Tuesday, November 2, 2010

It's All About the Benjamins (Repost)

Back in April of 2010, I posted the below on another site.  That was as a High School Principal.  Now as a Superintendent, it seems to be consistently relevant.

I'm sure that many people out there would agree that we really work hard in education to provide the best possible education for our students. I have believed this for a long time and still do. With the current status of economy across the nation, however, it is my observation that what I have long believed to be a staple belief is being eroded by another key belief...survival.

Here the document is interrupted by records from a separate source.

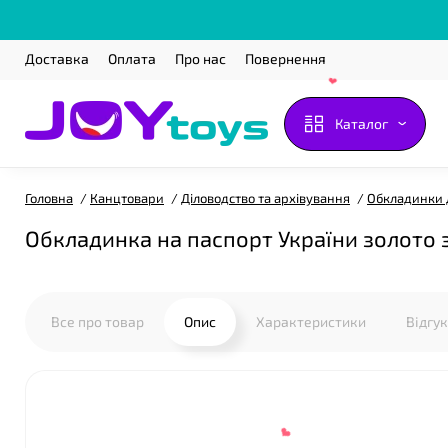
Доставка
Оплата
Про нас
Повернення
Каталог
Головна
Канцтовари
Діловодство та архівування
Обкладинки 
Обкладинка на паспорт України золото 
Все про товар
Опис
Характеристики
Відгу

Survival is one of the initial instincts that we all have. It spans across the personal barriers of eating, reproduction, learning, loyalty, interdependence, and so many other concepts. As institutions or businesses, survival is key to being able to do anything positive for society. Look at mission statements and visions that promote the "grander thinking" of humanity in terms of what a company or organization can provide. Think about it...no survival, no anything. It suddenly becomes "all about the Benjamins" in order to finance our efforts.

So when the economy takes a dive, schools and educational supports are hard hit - not without an understanding of the long-term effects this will produce, but in a survival mode. Our government needs to survive too...keep that in mind...and without the government's survival, where do we all land? So education takes a 10% rap on the proverbial head, which is handed out at the district level. Seeing about 75-85% of all current funds for each district are tied to salaries, what is the natural response? Survive! Cut staff! Trim the fat! In order to "make it" the belt will again be tightened around the concept of doing more with less.

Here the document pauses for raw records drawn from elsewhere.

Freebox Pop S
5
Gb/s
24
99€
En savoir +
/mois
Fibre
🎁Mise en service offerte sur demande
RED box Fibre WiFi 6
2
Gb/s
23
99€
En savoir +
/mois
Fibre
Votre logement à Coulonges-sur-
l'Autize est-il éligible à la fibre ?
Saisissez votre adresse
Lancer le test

Now that we take a huge whack (again) at the individuals responsible for learning, what happens? Some leave the field, some become unemployed, some move to another position. Whatever they do, the hard part about reductions is that it is unlikely that the only individuals removed from their current positions will be those that are less effective with students. Due to contract language, we WILL be losing some of the most excellent educators across the nation. At the same time, there will be individuals that maintain their positions with less than stellar performances. That's the system, and there is a contract involved. For those that have the option to retain the correct people in the correct places, my hope is that they have the intestinal fortitude to make the calls on behalf of students. That can be a lonely place when it may involve a lot of battles, but it is necessary to place the students first if that is truly the cause in which we believe.

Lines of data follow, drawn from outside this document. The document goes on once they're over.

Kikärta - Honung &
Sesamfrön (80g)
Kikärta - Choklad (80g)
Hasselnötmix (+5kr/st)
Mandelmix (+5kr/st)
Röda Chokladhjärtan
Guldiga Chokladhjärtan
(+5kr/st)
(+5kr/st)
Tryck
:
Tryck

Now that we have eliminated a large part of our expenses and reduced the number of people working for the schools to do so, we face the next step of the spiral. With less local individuals making a salary, the tax base shrinks. Do the math, and yep, less money again. Less tax means less government ability to support anything, and I'm sure we'll look for another cut in the future. More spiraling.
There isn't an easy answer, but as a nation, we need to look at our most valuable resource - our kids - and think about them in our quest to survive financially. When we talk about the Benjamins, my hope is that our decisions reflect that it truly is "all about the Benjamins." But I hope that these Benjamins have a face and a last name and that they represent every child we touch, even those not named Benjamin.